Amy Kaufman: The survival of Elliot Page
LOS ANGELES — All was calm there, deep in the woods of Nova Scotia, but Elliot Page could not find peace.
He'd withdrawn to a remote cabin hoping it would serve as a balm. He and his wife had separated, and he'd given up his apartment in New York City. Then a friend offered up their sparsely furnished retreat in the Canadian forest. It was 2020, the height of the pandemic. The border was shut, but he was a citizen, born in Halifax. So he drove.
It was an extraordinary place, the cabin. Down a dirt road familiar only to wildlife. Pears and apples from an abandoned orchard littered the grounds. But alone in the stillness, Page started to crack. All of the self-hatred he'd been pushing down for years — the discomfort he felt in his body, the anger toward those who'd told him to repress his identity — spilled out.
One night, he tried to knock himself out. Took his knuckles to his face and pounded over and over until bruises formed. For days after, he sat in a lawn chair on the porch, ashamed, his face sore. And then he heard a voice.
"You don't have to feel this way."
It was a small voice, barely discernible. But it kept echoing in his head.
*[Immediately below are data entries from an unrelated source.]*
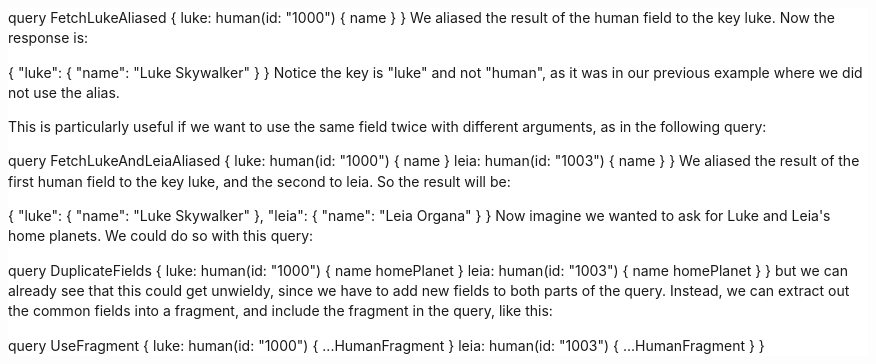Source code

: query FetchLukeAliased {
  luke: human(id: "1000") {
    name
  }
}
We aliased the result of the human field to the key luke. Now the response is:

{
  "luke": {
    "name": "Luke Skywalker"
  }
}
Notice the key is "luke" and not "human", as it was in our previous example where we did not use the alias.

This is particularly useful if we want to use the same field twice with different arguments, as in the following query:

query FetchLukeAndLeiaAliased {
  luke: human(id: "1000") {
    name
  }
  leia: human(id: "1003") {
    name
  }
}
We aliased the result of the first human field to the key luke, and the second to leia. So the result will be:

{
  "luke": {
    "name": "Luke Skywalker"
  },
  "leia": {
    "name": "Leia Organa"
  }
}
Now imagine we wanted to ask for Luke and Leia's home planets. We could do so with this query:

query DuplicateFields {
  luke: human(id: "1000") {
    name
    homePlanet
  }
  leia: human(id: "1003") {
    name
    homePlanet
  }
}
but we can already see that this could get unwieldy, since we have to add new fields to both parts of the query. Instead, we can extract out the common fields into a fragment, and include the fragment in the query, like this:

query UseFragment {
  luke: human(id: "1000") {
    ...HumanFragment
  }
  leia: human(id: "1003") {
    ...HumanFragment
  }
}
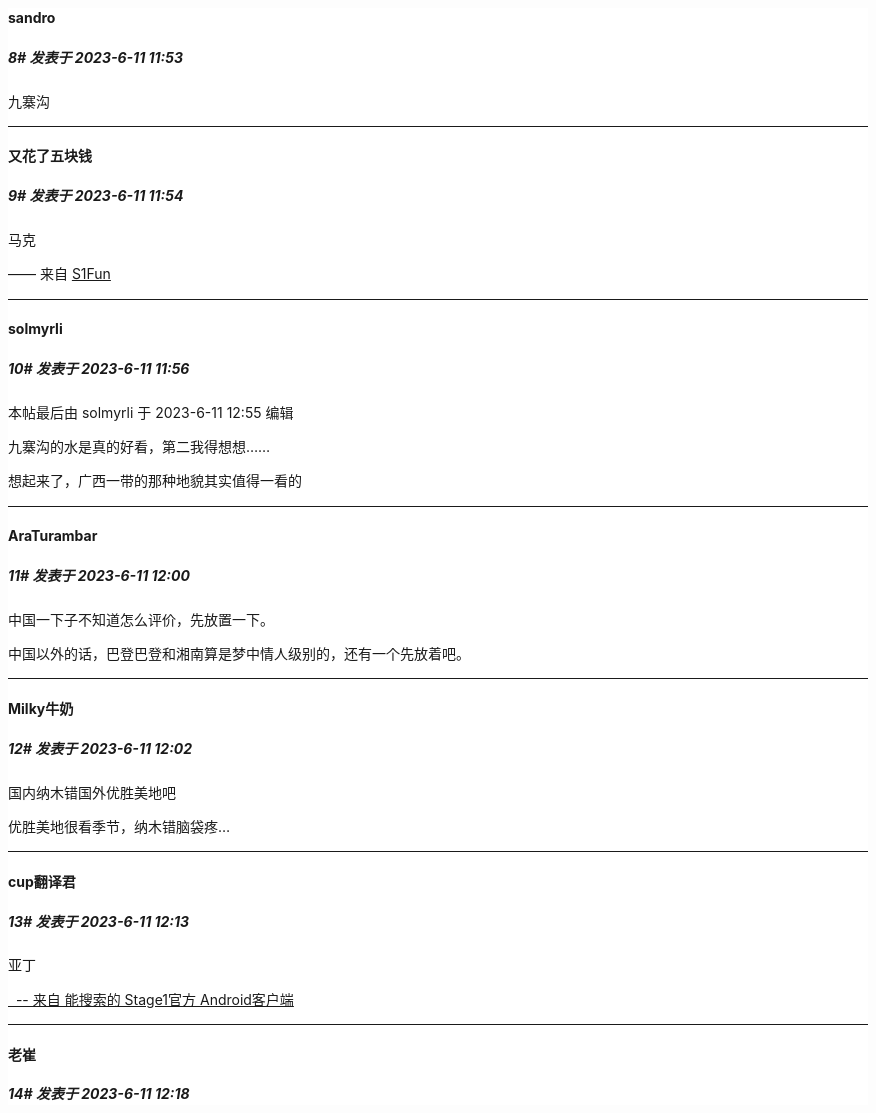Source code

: ####  sandro  
##### 8#       发表于 2023-6-11 11:53

九寨沟

*****

####  又花了五块钱  
##### 9#       发表于 2023-6-11 11:54

马克

—— 来自 [S1Fun](https://s1fun.koalcat.com)

*****

####  solmyrli  
##### 10#       发表于 2023-6-11 11:56

 本帖最后由 solmyrli 于 2023-6-11 12:55 编辑 

九寨沟的水是真的好看，第二我得想想……

想起来了，广西一带的那种地貌其实值得一看的

*****

####  AraTurambar  
##### 11#       发表于 2023-6-11 12:00

中国一下子不知道怎么评价，先放置一下。

中国以外的话，巴登巴登和湘南算是梦中情人级别的，还有一个先放着吧。

*****

####  Milky牛奶  
##### 12#       发表于 2023-6-11 12:02

国内纳木错国外优胜美地吧

优胜美地很看季节，纳木错脑袋疼…

*****

####  cup翻译君  
##### 13#       发表于 2023-6-11 12:13

亚丁

[  -- 来自 能搜索的 Stage1官方 Android客户端](https://www.coolapk.com/apk/140634)

*****

####  老崔  
##### 14#       发表于 2023-6-11 12:18
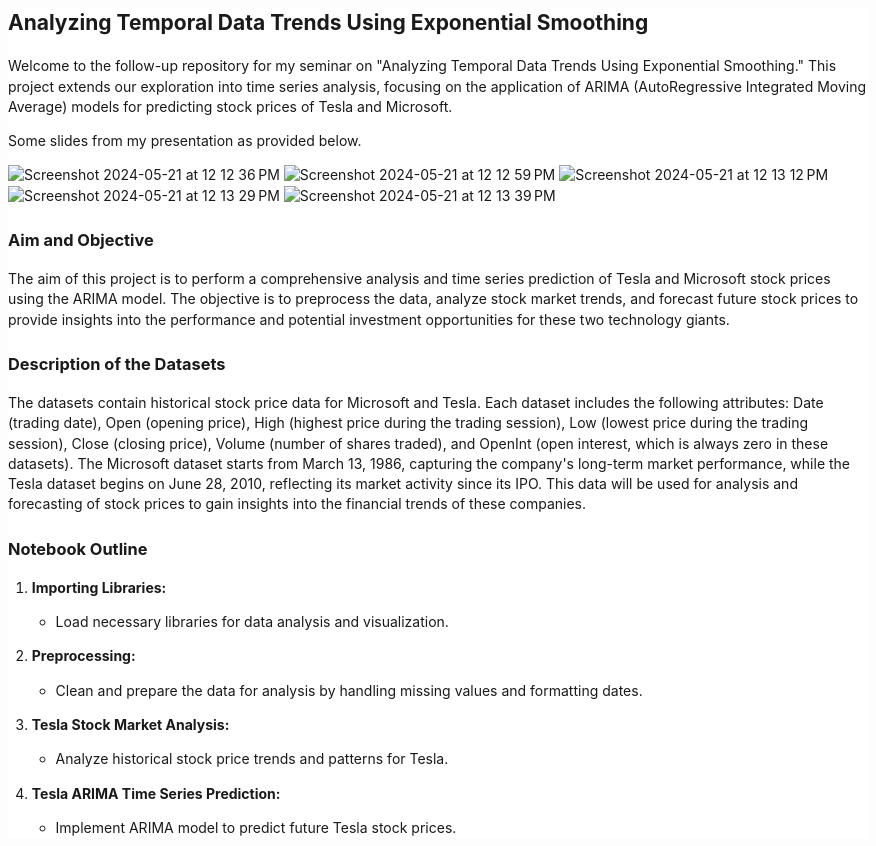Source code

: ## Analyzing Temporal Data Trends Using Exponential Smoothing

Welcome to the follow-up repository for my seminar on "Analyzing Temporal Data Trends Using Exponential Smoothing." This project extends our exploration into time series analysis, focusing on the application of ARIMA (AutoRegressive Integrated Moving Average) models for predicting stock prices of Tesla and Microsoft.

Some slides from my presentation as provided below.

<img width="781" alt="Screenshot 2024-05-21 at 12 12 36 PM" src="https://github.com/Prjwl777/Time-Series-Analysis/assets/143058960/1d993c8c-d14b-44ef-bb2e-af6422fd739b">

<img width="774" alt="Screenshot 2024-05-21 at 12 12 59 PM" src="https://github.com/Prjwl777/Time-Series-Analysis/assets/143058960/0bf43825-aa09-40f8-a03e-0daf12f76d5d">

<img width="782" alt="Screenshot 2024-05-21 at 12 13 12 PM" src="https://github.com/Prjwl777/Time-Series-Analysis/assets/143058960/b3cb065b-bc7c-43b9-b5f7-73a668ef1bab">

<img width="709" alt="Screenshot 2024-05-21 at 12 13 29 PM" src="https://github.com/Prjwl777/Time-Series-Analysis/assets/143058960/3c469448-5acf-4023-917d-927e5119a8c1">

<img width="738" alt="Screenshot 2024-05-21 at 12 13 39 PM" src="https://github.com/Prjwl777/Time-Series-Analysis/assets/143058960/bf815d8d-9d08-40b9-9aa8-47eb8cba4bd5">





### Aim and Objective
The aim of this project is to perform a comprehensive analysis and time series prediction of Tesla and Microsoft stock prices using the ARIMA model. The objective is to preprocess the data, analyze stock market trends, and forecast future stock prices to provide insights into the performance and potential investment opportunities for these two technology giants.

### Description of the Datasets
The datasets contain historical stock price data for Microsoft and Tesla. Each dataset includes the following attributes: Date (trading date), Open (opening price), High (highest price during the trading session), Low (lowest price during the trading session), Close (closing price), Volume (number of shares traded), and OpenInt (open interest, which is always zero in these datasets). The Microsoft dataset starts from March 13, 1986, capturing the company's long-term market performance, while the Tesla dataset begins on June 28, 2010, reflecting its market activity since its IPO. This data will be used for analysis and forecasting of stock prices to gain insights into the financial trends of these companies.

### Notebook Outline

1. **Importing Libraries:**
   - Load necessary libraries for data analysis and visualization.
   
2. **Preprocessing:**
   - Clean and prepare the data for analysis by handling missing values and formatting dates.

3. **Tesla Stock Market Analysis:**
   - Analyze historical stock price trends and patterns for Tesla.
   
4. **Tesla ARIMA Time Series Prediction:**
   - Implement ARIMA model to predict future Tesla stock prices.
A way out.
"It was as if something in my brain turned around," recalls Page, now 36. "The agonizing voice saying, 'No, you're not,' 'No, you can't' just switched and became very gentle and loving. 'Oh, maybe I'm trans. Why don't I explore that?'"
Within weeks, he'd scheduled a Zoom consultation with a doctor to discuss top surgery. The procedure was scheduled for November. A month later, he announced to fans on Instagram, who have known him since the release of "Juno" 13 years prior, that his name was Elliot.
The writers of "The Umbrella Academy," the Netflix superhero series on which he'd played a female character for two seasons, immediately began rewriting the role to make him trans. After shooting the third installment of the show in early 2021, Page sat down with Oprah Winfrey to discuss his transition.
Within a span of a few months, he had become the most famous transgender man in the world.
And there was so much joy. In his new body, which he shared for the first time online, grinning in a pair of swim trunks. He presented at the Oscars in a memoir in which he reckons with his journey to self-acceptance. Raw, harrowing and often heartbreaking to read, it comes out this week.